Facsimilization
2018
The Lighthouse, Glasgow
12 February to 31 March 2018
Click anywhere to navigate through the slides, and click on images to view them in a larger size.
I’ve known Alasdair Gray through the Glasgow Print Studio for over 30 years. I’ve also known the mural he completed in 1965 - it’s in a neighbour’s house - for twenty years, and that Alasdair wanted to fix it. Before then as an evening class attendee / ‘boy-printmaker’ at the Print Studio, I was very familiar with the original set of Lanark illustration lithographs which Dominic Synder was printing soon after the book was published; my neighbour’s mural was a similar style.

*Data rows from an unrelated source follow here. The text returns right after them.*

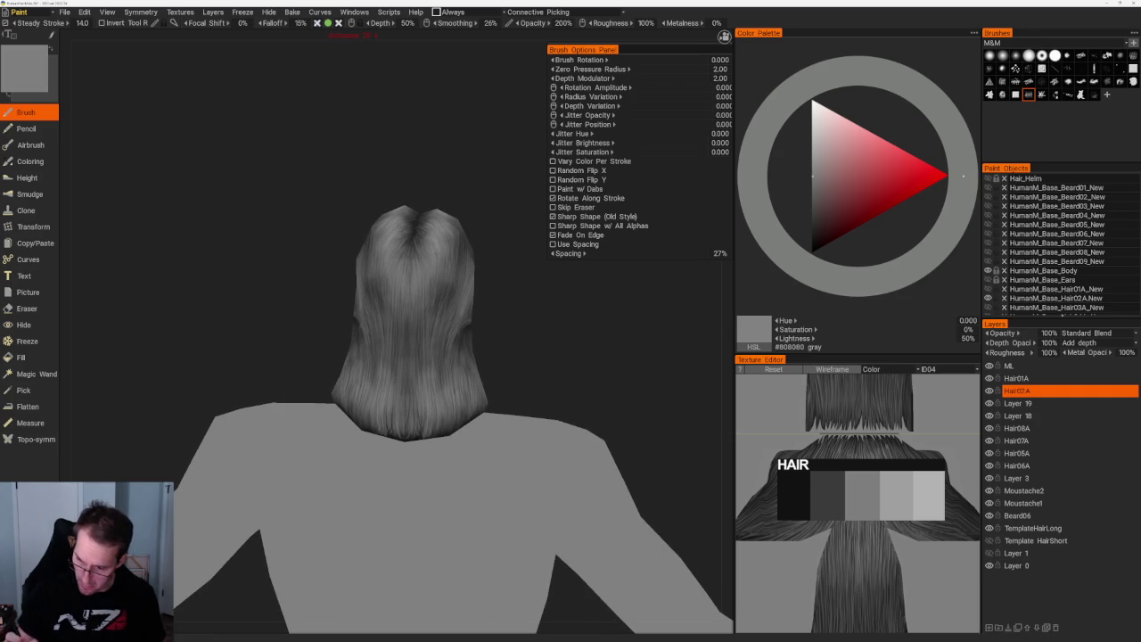
left_click(812, 222)
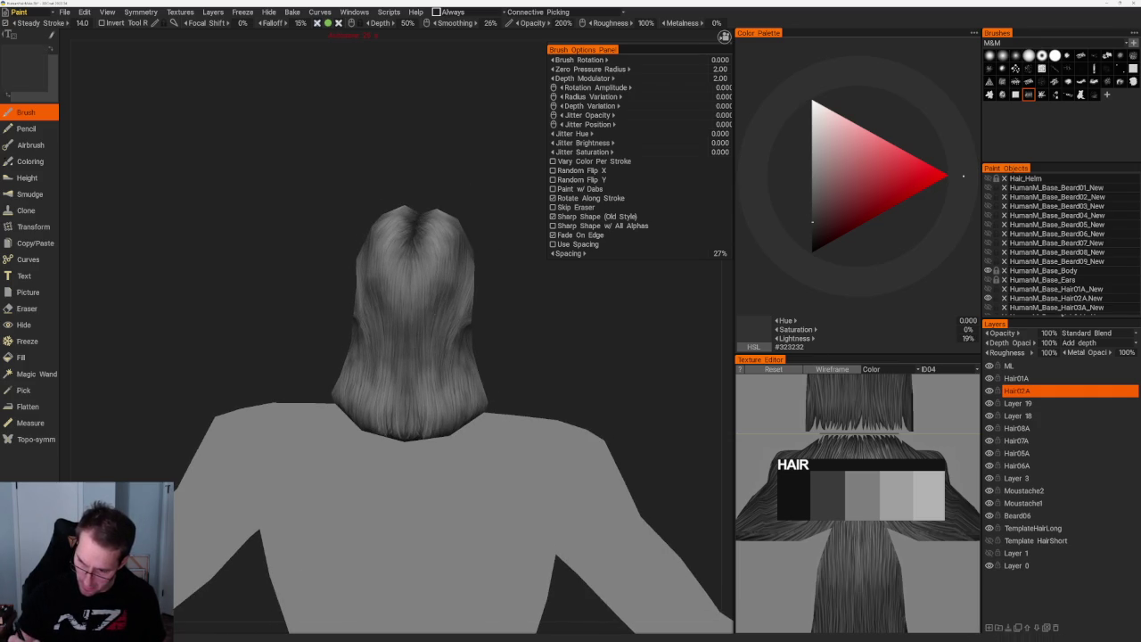
left_click_drag(571, 339, 429, 304)
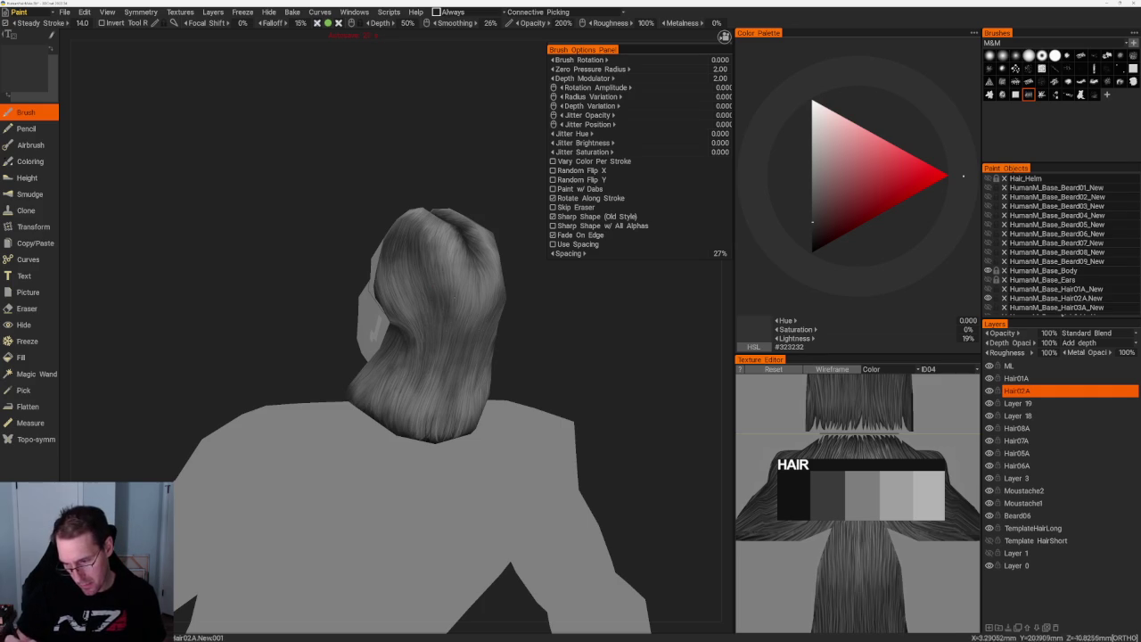
mouse_move(560, 388)
left_mouse_down()
mouse_move(492, 309)
mouse_move(499, 374)
mouse_move(530, 377)
mouse_move(419, 361)
mouse_move(499, 395)
left_mouse_up()
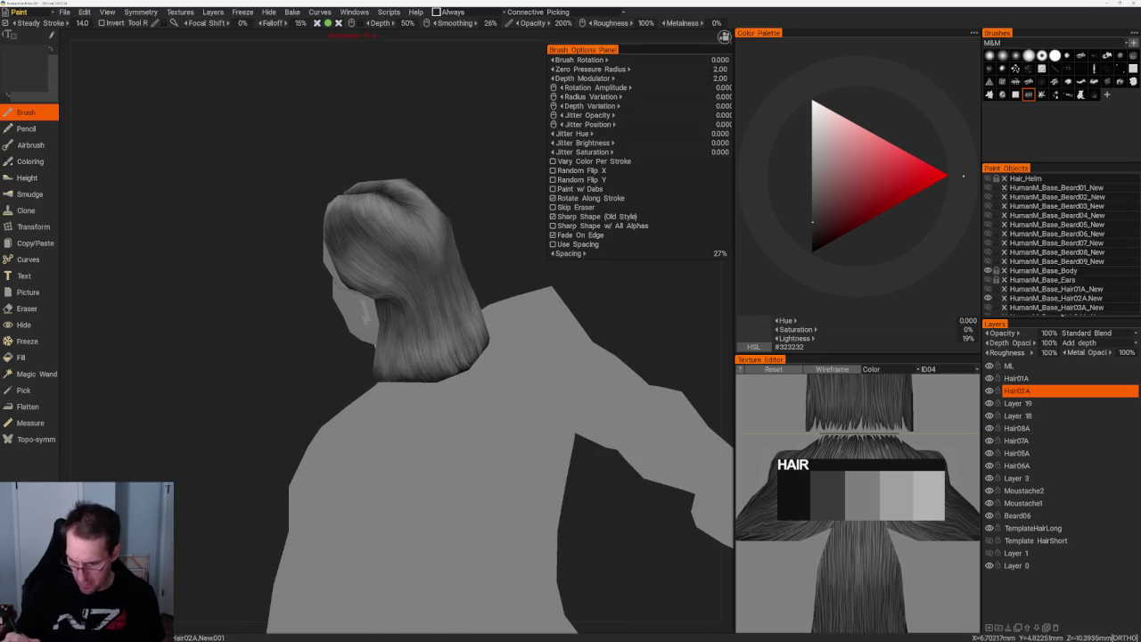
key("v")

Unfortunately since his accident, Alasdair has been wheelchair bound so climbing up a 4m high mural was no longer an option. I offered to photograph the mural for him and maybe he could make some some manual fixes on smaller scale prints, and I could add them to the ‘original’ using Photoshop. It started out as it said on the tin: I photographed it and printed him a 1/4 scale image in nine A1-size sections. The plan was that after Alasdair had tweaked the prints, I would photograph or scan them, and then re-integrate them with the ‘original’.
Alasdair has reworked the total mural; so a bit more creative Photoshop-ery than originally planned was required. Lin Chau, who helped Alasdair on the Hillhead Subway mural, has been even more involved than me in that domain. The original monochrome mural is now definitely a colour work.

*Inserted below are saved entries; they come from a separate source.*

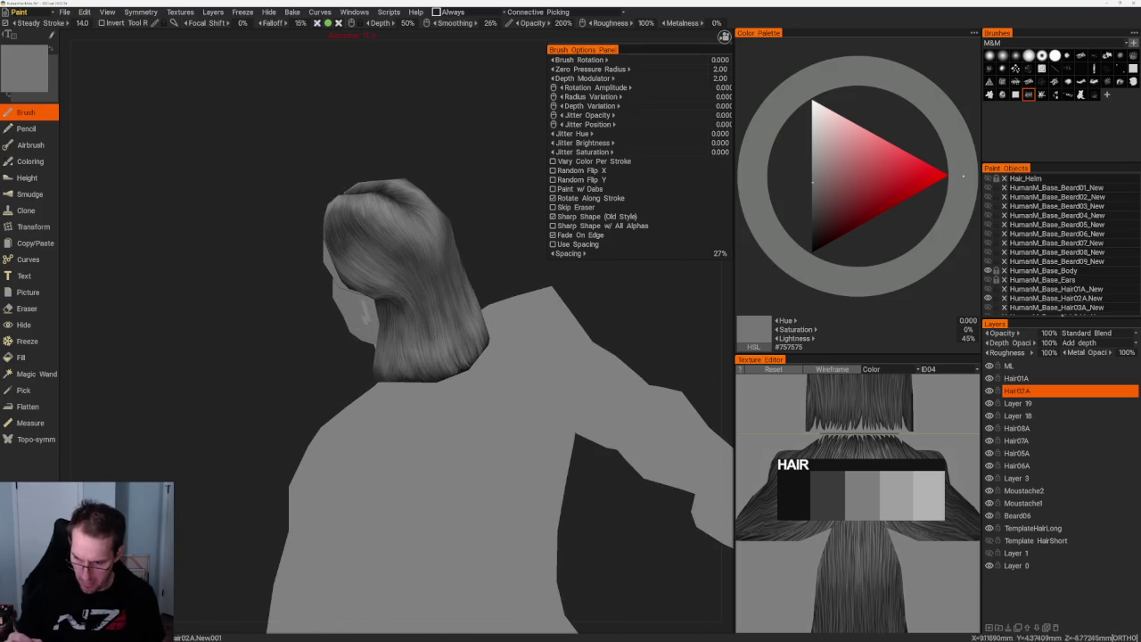
- Set an orthographic view behind the hair and switch to a lighter grey paint
left_click_drag(496, 281, 465, 308)
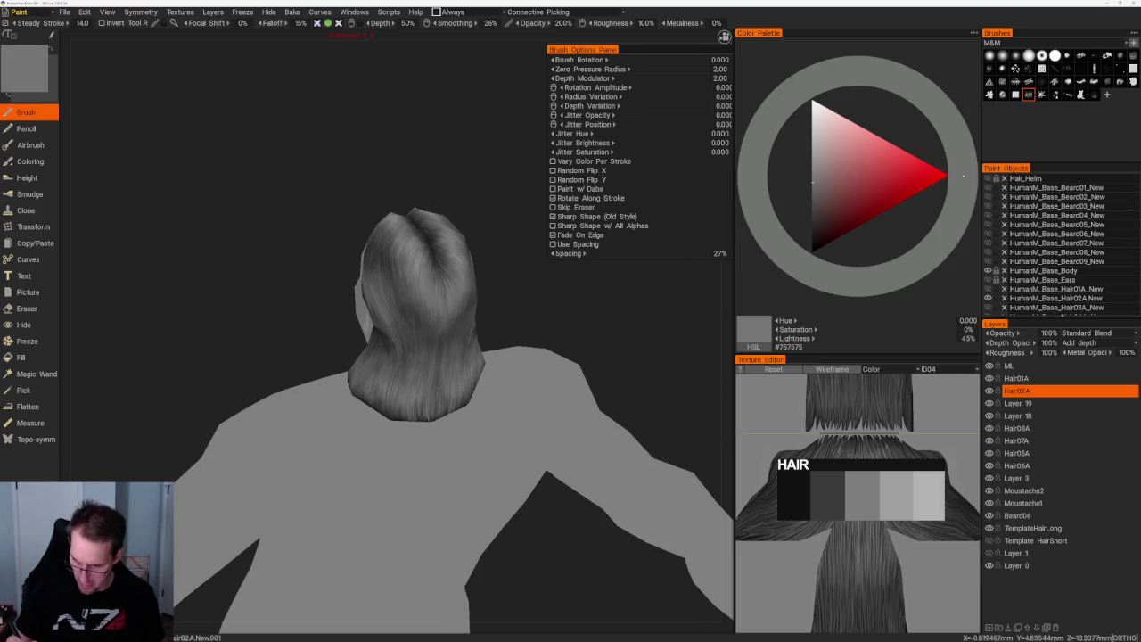
mouse_move(501, 326)
left_mouse_down()
mouse_move(423, 344)
mouse_move(502, 364)
left_mouse_up()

It’s now called FACSIMILIZATION: Before and After
It’s still 4m high; it’s got the same spacial relationship of the key components. It’s now a modern Alasdair Gray, with more in common with his (screenprinted) reworked versions of the Lanark illustrations and his Scottish Hippo series of screenprints. You can see those on the GPS website.
After is used to describe a copy, often with the new artist’s interpretation: Alasdair has made an After of his own work. In the exhibition the Before is addressed by a photograph taken by Oscar Marzarolli in 1965 of Alasdair in front of the almost completed mural. I’ve made a couple of laser cut wood engravings to reproduce some details from the original version: the wood engravings are both Before and After. There’s also a two sided image: Alasdair traced new versions the back of photographs laid on a lightbox. The goddess’s head was reworked a number of times; the framed version exhibited is somewhere in the middle of this process.